You see, the people on this reality show are more intolerable than the cast of the “Jersey Shore.” For starters, this program is filmed in southern California, which is home to all things narcissistic, false, and shallow. Many of the silly girls auditioning to be Ben’s wife are just as vacuous as the women I had the misfortune of being raised around during my formative years in Los Angeles. I mean, you have to be a little off to sign on for a show like this. Out of fifteen seasons, “The Bachelor” has only produced one successful marriage, so what makes anyone think these unions should be taken seriously? Fifteen minutes of fame is nice, I suppose, but an appearance on “The Bachelor” is more embarrassing than brag-worthy, if you ask me.

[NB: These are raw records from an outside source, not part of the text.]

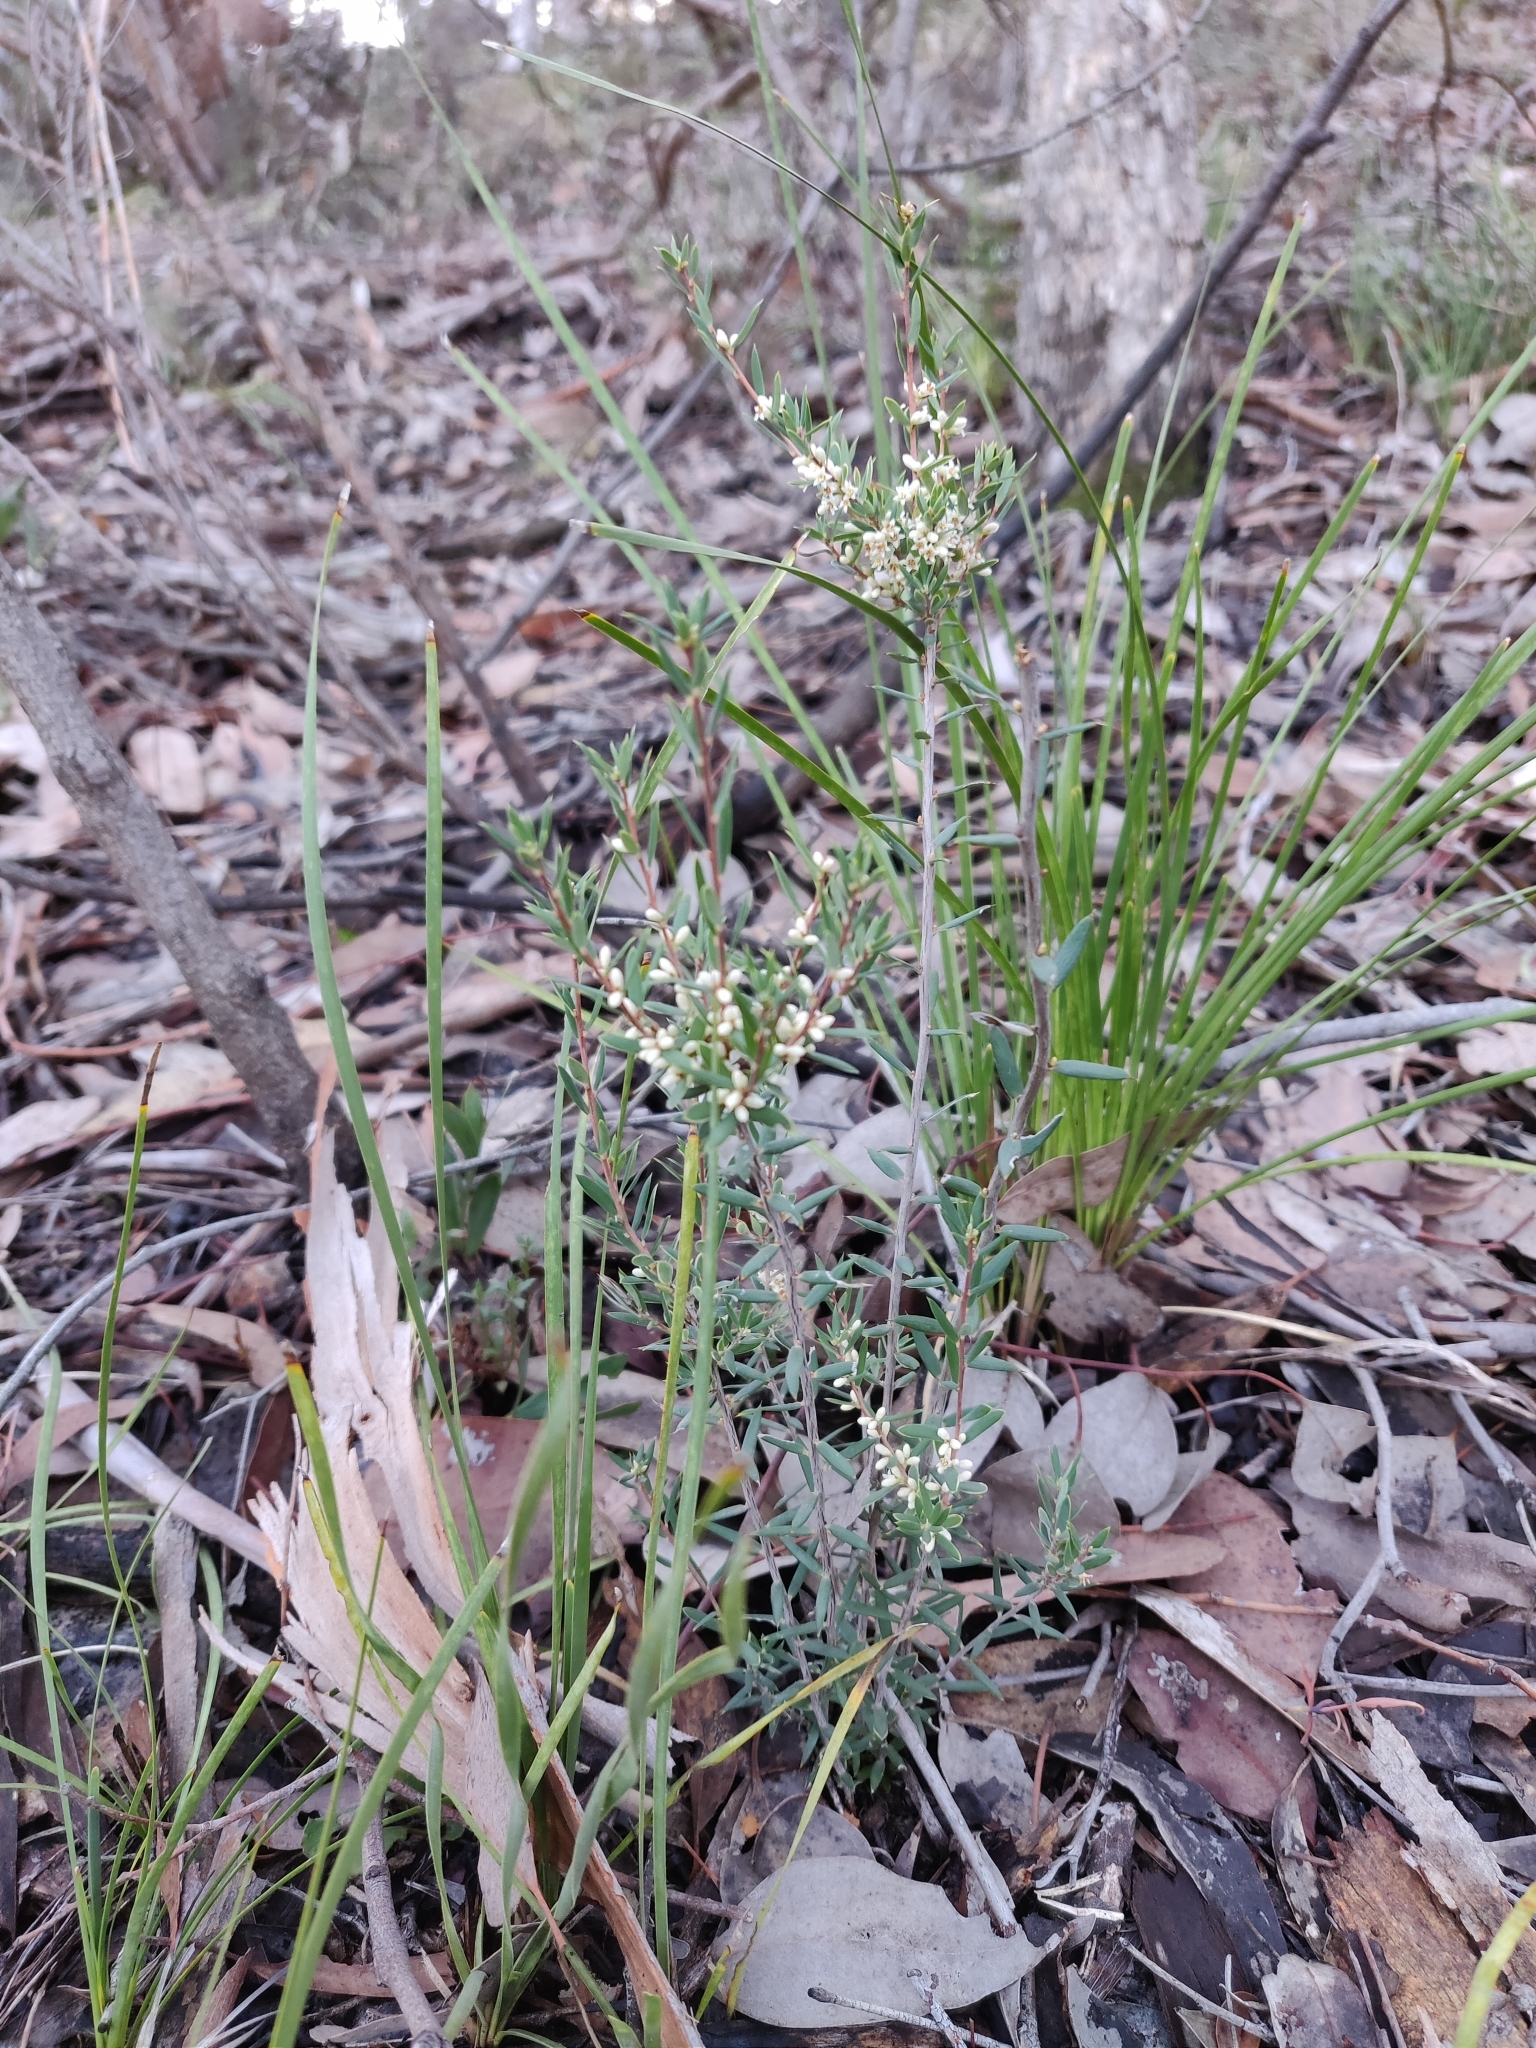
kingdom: Plantae
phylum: Tracheophyta
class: Magnoliopsida
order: Ericales
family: Ericaceae
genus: Monotoca
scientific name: Monotoca scoparia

"Hello, we all look the same!"

“Jersey Shore” has some pretty idiotic people with no tact or social grace, but I must say — and I can’t believe I’m about to admit this —- the cast members are neither pretentious nor phony. They own their flaws and do not pretend to be anything other than their trashy, perpetually intoxicated, classless selves.

"Jersey Shore"

“The Bachelor” contestants try to give off a clean cut, poised, high brow image when they’re actually abominable and pathetic for participating in such a television series in the first place. As if the institution of marriage hasn’t been bastardized enough, these clones fuel the problem with their vapid conversations and expectation to have a meaningful relationship in an inorganic setting.

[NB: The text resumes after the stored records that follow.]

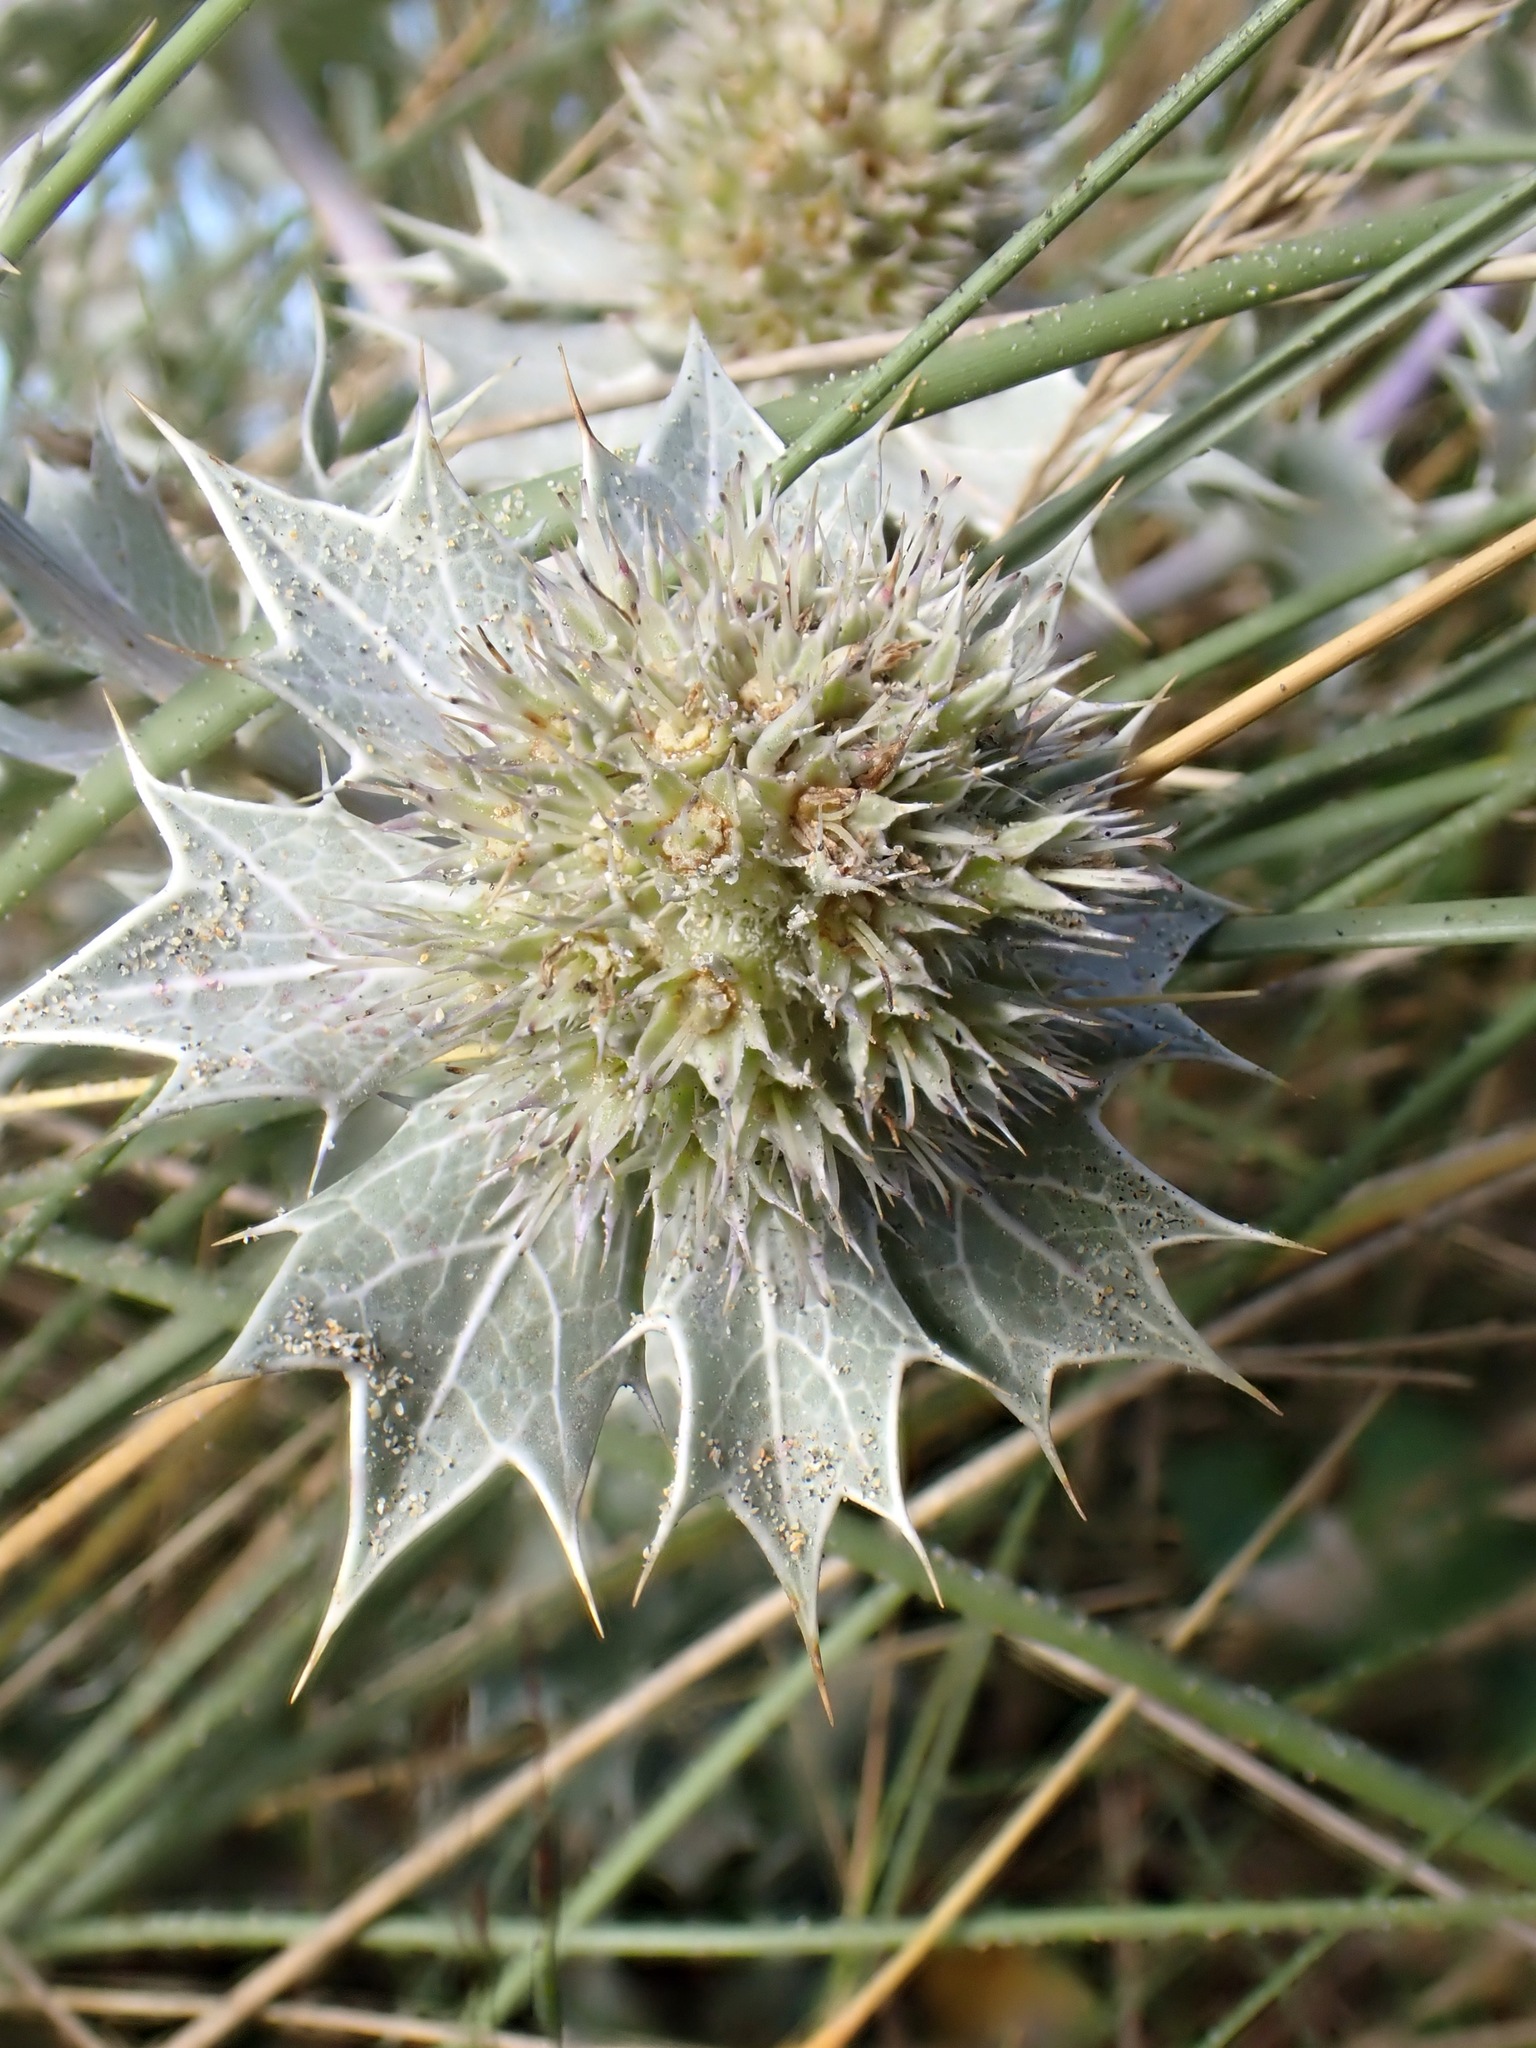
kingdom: Plantae
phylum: Tracheophyta
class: Magnoliopsida
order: Apiales
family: Apiaceae
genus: Eryngium
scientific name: Eryngium maritimum
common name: Sea-holly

Every year, it’s the same story all over again: Pretty boy courts a bunch of spray-tanned blonds and brunettes, the girls fight to the death for him, crying sessions abound, the guy picks someone, a divorce or break-up ensues. There’s nothing interesting about any of these high society, empty folks, although the network does make a point to include at least one character who has been beaten up by life. Does it come as a surprise to you that this particular girl never gets the guy in the end and always heads home early on in the game? It shouldn’t.

I could go on and on until I find myself giving a glowing recommendation to “Jersey Shore,” which is undeserving of praise, so I’ll stop here and go to bed. As terrified as I am for my country, I refuse to lose another second of rest over “The Bachelor.” If I’m lucky, the show will come to a close after season sixteen — and Ben’s engagement — ends.